While I liked the theme, it was one of those that you only really see after the puzzle is done. (Which, being a Monday isn't a terribly long wait, but still...) It was only after I finished that I thought "oh right, there were some circles in there" and retroactively figured out how the theme answers fit in. This isn't really a knock, but to many a novice solver — which Mondays are meant to be suited for — it might seem hard to figure out what those themers have in common, and what the circled vowels have to do with it.
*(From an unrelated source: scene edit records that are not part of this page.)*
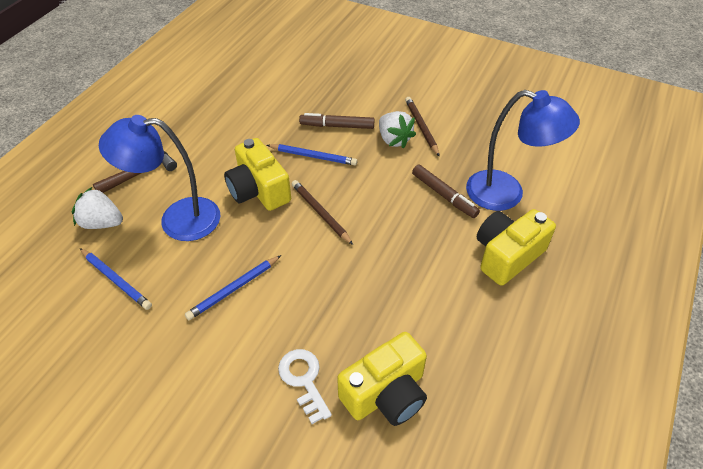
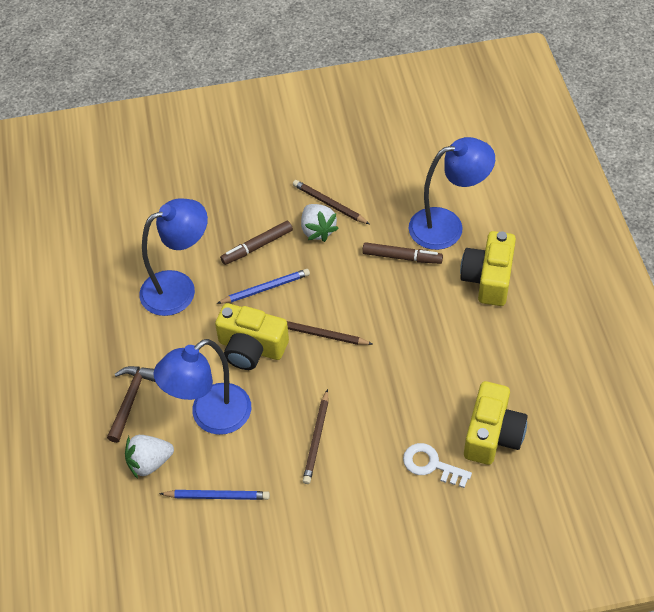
camera: 35 degrees left, 5 degrees up
blue pencil [185,255,281,320] -> brown pencil [303,389,328,484]
white strawberry [379,111,416,149] -> white strawberry turned 45 degrees clockwise [301,204,339,242]
none -> blue lamp [139,198,208,316]

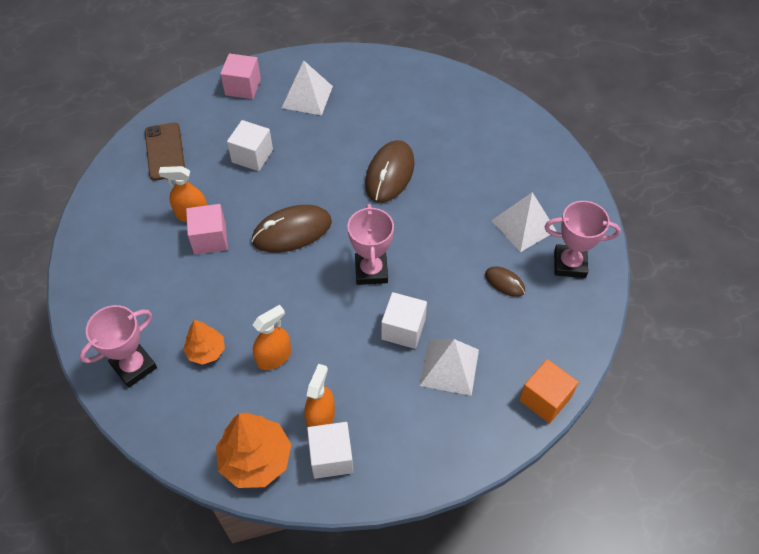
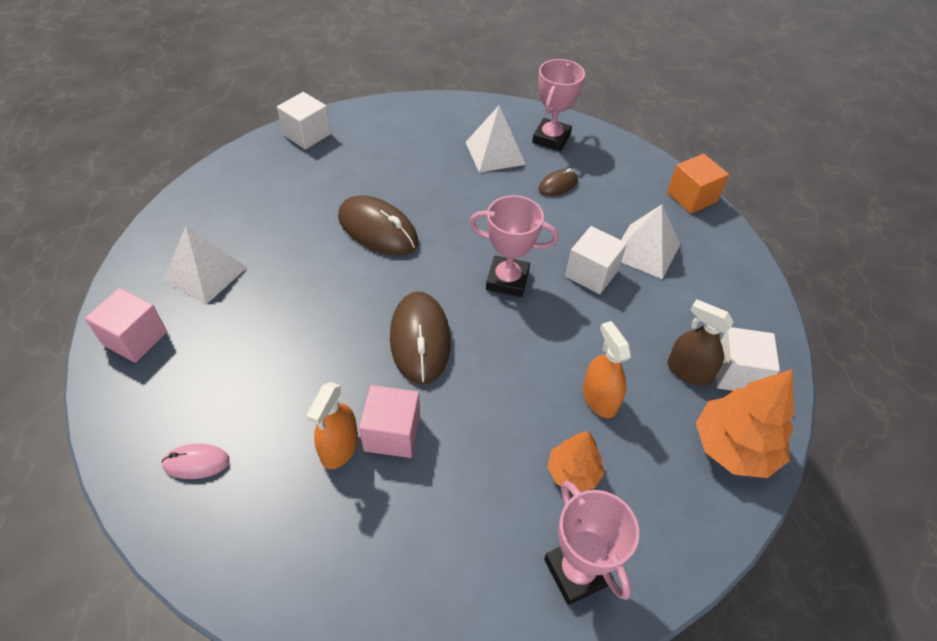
camera: 75 degrees left, 5 degrees down
brown phone [145,123,185,181] -> pink mouse [161,444,230,479]
white cube [227,120,273,171] -> white cube moved to [277,92,331,150]
orange spray bottle [304,364,335,428] -> brown spray bottle [667,299,734,386]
That said, those theme answers would be pretty welcome in any puzzle. Limiting them to three (not counting the words with circled vowels) was probably a wise choice — always better to have a little less theme if it means a lot less garbage fill, IMHO. So we get some stuff like ONELB and APO, but it's mercifully rare.
- 24A: City south of Utah's Arches National Park (MOAB) — With a population of about 5,000 can you really call this a "city?" I would've gone for the Mother of all Bombs angle ("Bunker buster, briefly") but that's pretty obscure too, so probably best to avoid this one.
- 17A: Where ships go (ASEA) — Normally one of those "fine, I guess" kind of answers, but crossed with AFAR? A no thank you.
- 62A: Stratford-upon-___ : / 38D: Planet, to Shakespeare (AVON/ORB) Two unforced Shakespeare references. Someone sure likes to "enjoy literature." (Any others I'm missing? Let us know in the comments.)
- 52D: Only U.S. president whose surname is more than 50% vowels (OBAMA) — Cute clue given the theme.
- 13D: With 12-Down, "Gimme that!" (IT'S) — I like this approach to making completely generic short fill like ITS a little more interesting, I'd just prefer it if it scanned better in the grid by putting IT'S before MINE.
- 8D: "Star Trek" warp drive fuel (ANTIMATTER) — At first I was all like "wait wasn't the warp drive powered by dilithium crystals?!" But no, bad nerd! It turns out the dilithium crystal was all about *controlling* the matter/ANTIMATTER reaction. Silly me.
- 48D: Howe'er (THO) — I don't hate this fill, necessarily, given its ubiquity on Twitter and the like. But that clue tho. Has "However" e'er been contracted that way? I think ne'er. Unless this is another Shakespeare reference.
- 33D: Military initiative that seeks to influence the enemy's mind, informally (PSYOP) — I don't think I've ever seen this in the singular form, just as PSYOPS. But apparently that's just me.
- 44A:Classic clown name (BOBO) — Seems like a misdirection for BOZO, which is unusual for a Monday. I'd have liked maybe a David Brooks reference, but that's probably because I'm a Bourgeois Bohemian myself. (That'd be tough for a Monday, anyhow.)
- 34A: ____ of Sandwich (EARL) — Did you know the current (and 11th) Earl of Sandwich started a fast food chain called (you guessed it) "Earl of Sandwich" that has dozens of locations around the U.S., including ones inside Disney World and Disneyland? While the money and land and everything would be nice, I'd have guessed that it'd be kind of a pitiful burden to carry that title around, what with all the jokes, but this guy has really owned it.
|The Earl of Sandwich, embracing his legacy|
- 11D: Baseball's Felipe / 47D: Bobby who won three straight N.H.L. M.V.P. awards (ALOU / ORR)— Oh look, two sporty castaways from Xword Isle, where you'll find Moises and Felipe Alou tossing the ball around with Mel Ott; Yma Súmac and Anaïs Nin trading war stories; and Uma Thurman and Ione Skye wishing it were 1992 again. Just head ASEA and go ESE, you can't miss it.